TEXTAUSZUG
- - -

Spätestens beim Betreten des großzügig gestalteten Vortragsraums
wurde man daran erinnert, dass Transsexualität und Transgender schon
immer eine internationale Erscheinung waren.
An den Wänden befanden sich erstelle Plakate mit Flaggen aus den
unterschiedlichsten Ländern und Kontinenten wie Westeuropa,
Russland/Osteuropa, Australien, Lateinamerika, USA und Asien. Alle
Teilnehmer und Teilnehmerinnen erhielten einen farblichen Aufkleber
und markierten so bereits bereiste Länder/Kontinente, sodass man zu
Anfang einen Überblick gewinnen konnte, wer welches Land im Laufe
seines Lebens schon besucht hatte.
Während ihrer
Recherchen hatten Beverly und Gracia zwischen
200 und 300
Transgender weltweit angeschrieben um so auch an primäre Quellen von
Betroffenen zu gelangen. Sie erhielten aus vielen Ländern auch
Briefe und Mail von Betroffenen so z.B. aus
Russland, Weißrussland, Estland, Rumänien, Philipinen, USA und
einige mehr. Zum Teil waren auch Bildmaterial der
betreffenden Personen vorhanden, welches an der Wand mit
ausgehängt wurde. Es wurden aber ganz bewusst keine gewerblichen
Transfrauen angeschrieben um die Lebensbedingungen von ganz normalen
Transgendern zu erfassen.

- - -

DATENZEILEN

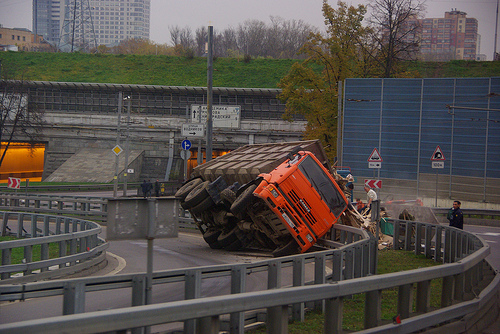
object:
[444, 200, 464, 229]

- - -

AUFGABENZIEL
Führen Sie den Textauszug über den Vortrag zu Transgender in aller Welt im Anschluss an seinen letzten Satz fort. Das Material ist hierfür ohne Bedeutung.

GELÖSTE AUFGABE
Zitate aus den Antworten wurden zunächst
kommentarlos in den Raum gestellt und die Teilnehmer waren
aufgefordert, diese an den Wänden den unterschiedlichen Kulturen
zuzuordnen. Bereits hier wurde deutlich, dass sich die Vermutungen
mit der Realität bzgl. der Bedingungen von Transgendern in
unterschiedlichen Kulturen nur teilweise bestätigen lies.
Die großen Unterschiede in den Lebensbedingungen für Transgender -
selbst unter den westlichen Ländern - wurden offenbar, wenn man
grundlegende Aspekte betrachtet wie spezifische Vorteile bei der
medizinischen Versorgung, den beruflichen Möglichkeiten oder den
bürgerlichen Rechten und dem Ansehen in der Bevölkerung.
Zusammenfassend lässt sich sagen:
In den meisten Kriterien bieten die USA neben einigen westeuropäischen
Staaten zu Zeit die besten Bedingungen für Transgender. In keinem
anderen Land gibt es so gute Chancen für TS- Frauen am Arbeitsplatz
und auch sonst im täglichen Leben, und viele Post-OP- Frauen können
hierzulande Karriere machen und ein angenehmes bürgerliches Leben führen.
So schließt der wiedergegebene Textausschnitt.